**WHAT IS BEING ASKED**
Return the records that follow unaltered. Omit every picture.

PROVIDED DATA Block Start

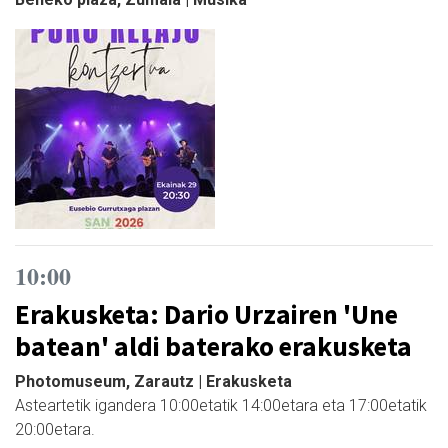
10:00
Erakusketa: Dario Urzairen 'Une
batean' aldi baterako erakusketa
Photomuseum, Zarautz | Erakusketa
Asteartetik igandera 10:00etatik 14:00etara eta 17:00etatik
20:00etara.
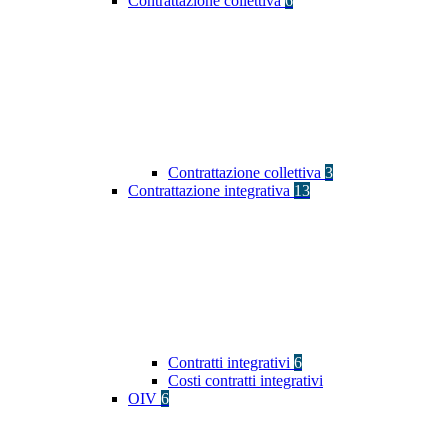
Contrattazione collettiva
6
Contrattazione collettiva
3
Contrattazione integrativa
13
Contratti integrativi
6
Costi contratti integrativi
OIV
6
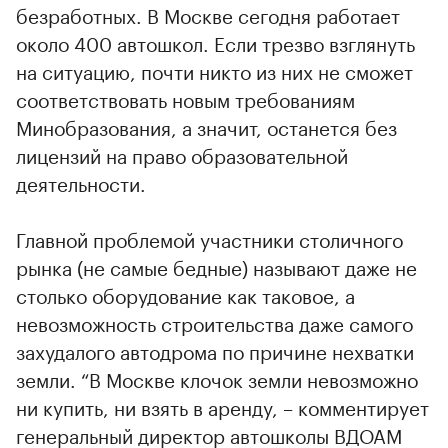
безработных. В Москве сегодня работает
около 400 автошкол. Если трезво взглянуть
на ситуацию, почти никто из них не сможет
соответствовать новым требованиям
Минобразования, а значит, останется без
лицензий на право образовательной
деятельности.
Главной проблемой участники столичного
рынка (не самые бедные) называют даже не
столько оборудование как таковое, а
невозможность строительства даже самого
захудалого автодрома по причине нехватки
земли. “В Москве клочок земли невозможно
ни купить, ни взять в аренду, – комментирует
генеральный директор автошколы ВДОАМ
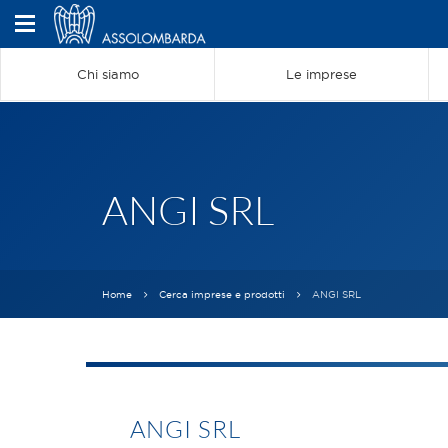
Chi siamo
Le imprese
ANGI SRL
Home
Cerca imprese e prodotti
ANGI SRL
ANGI SRL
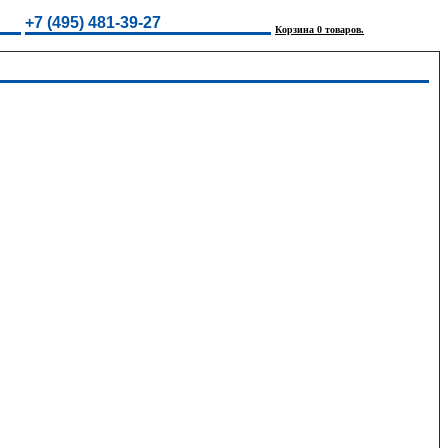
+7 (495) 481-39-27
Корзина 0 товаров.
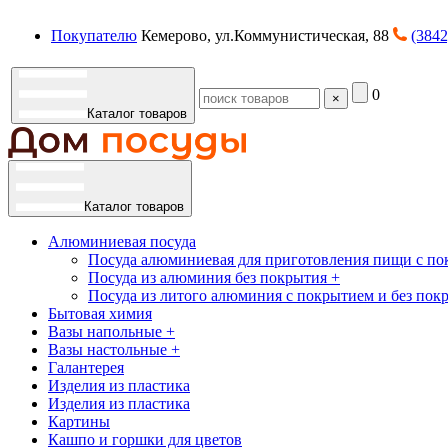
Покупателю
Кемерово, ул.Коммунистическая, 88
(3842
0
×
Каталог товаров
Каталог товаров
Алюминиевая посуда
Посуда алюминиевая для приготовления пищи с по
Посуда из алюминия без покрытия +
Посуда из литого алюминия с покрытием и без пок
Бытовая химия
Вазы напольные +
Вазы настольные +
Галантерея
Изделия из пластика
Изделия из пластика
Картины
Кашпо и горшки для цветов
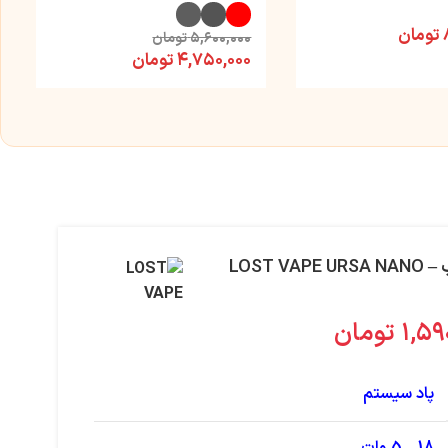
تومان
۵,۶۰۰,۰۰۰
تومان
۴,۷۵۰,۰۰۰
تومان
پاد اورسا نانو آرت لاست ویپ – LOST VAPE URSA NANO
۱,۵۹
تومان
پاد سیستم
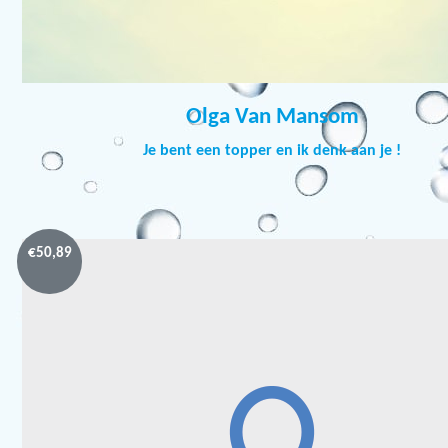
Olga Van Mansom
Je bent een topper en ik denk aan je !
€
50,89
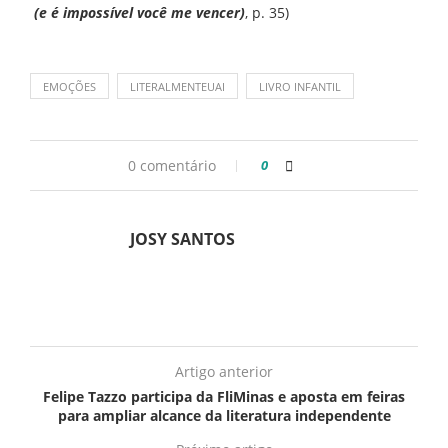
(e é impossível você me vencer)
, p. 35)
EMOÇÕES
LITERALMENTEUAI
LIVRO INFANTIL
0 comentário
0
JOSY SANTOS
Artigo anterior
Felipe Tazzo participa da FliMinas e aposta em feiras
para ampliar alcance da literatura independente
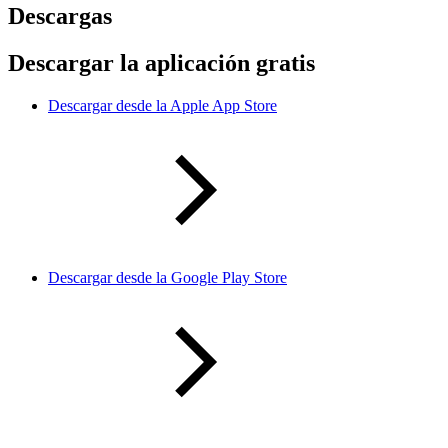
Descargas
Descargar la aplicación gratis
Descargar desde la Apple App Store
Descargar desde la Google Play Store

PROVIDED DATA Block End

**SOLUTION FOR THIS TASK**
10:00
Erakusketa: Dario Urzairen 'Une
batean' aldi baterako erakusketa
Photomuseum, Zarautz | Erakusketa
Asteartetik igandera 10:00etatik 14:00etara eta 17:00etatik
20:00etara.
Contrattazione collettiva
6
Contrattazione collettiva
3
Contrattazione integrativa
13
Contratti integrativi
6
Costi contratti integrativi
OIV
6
безработных. В Москве сегодня работает
около 400 автошкол. Если трезво взглянуть
на ситуацию, почти никто из них не сможет
соответствовать новым требованиям
Минобразования, а значит, останется без
лицензий на право образовательной
деятельности.
Главной проблемой участники столичного
рынка (не самые бедные) называют даже не
столько оборудование как таковое, а
невозможность строительства даже самого
захудалого автодрома по причине нехватки
земли. “В Москве клочок земли невозможно
ни купить, ни взять в аренду, – комментирует
генеральный директор автошколы ВДОАМ
Chi siamo
Le imprese
ANGI SRL
Home
Cerca imprese e prodotti
ANGI SRL
ANGI SRL
+7 (495) 481-39-27
Корзина 0 товаров.
Покупателю
Кемерово, ул.Коммунистическая, 88
(3842
0
×
Каталог товаров
Каталог товаров
Алюминиевая посуда
Посуда алюминиевая для приготовления пищи с по
Посуда из алюминия без покрытия +
Посуда из литого алюминия с покрытием и без пок
Бытовая химия
Вазы напольные +
Вазы настольные +
Галантерея
Изделия из пластика
Изделия из пластика
Картины
Кашпо и горшки для цветов
تومان
۵,۶۰۰,۰۰۰
تومان
۴,۷۵۰,۰۰۰
تومان
پاد اورسا نانو آرت لاست ویپ – LOST VAPE URSA NANO
۱,۵۹
تومان
پاد سیستم
Olga Van Mansom
Je bent een topper en ik denk aan je !
€
50,89
(e é impossível você me vencer)
, p. 35)
EMOÇÕES
LITERALMENTEUAI
LIVRO INFANTIL
0 comentário
0
JOSY SANTOS
Artigo anterior
Felipe Tazzo participa da FliMinas e aposta em feiras
para ampliar alcance da literatura independente
Descargas
Descargar la aplicación gratis
Descargar desde la Apple App Store
Descargar desde la Google Play Store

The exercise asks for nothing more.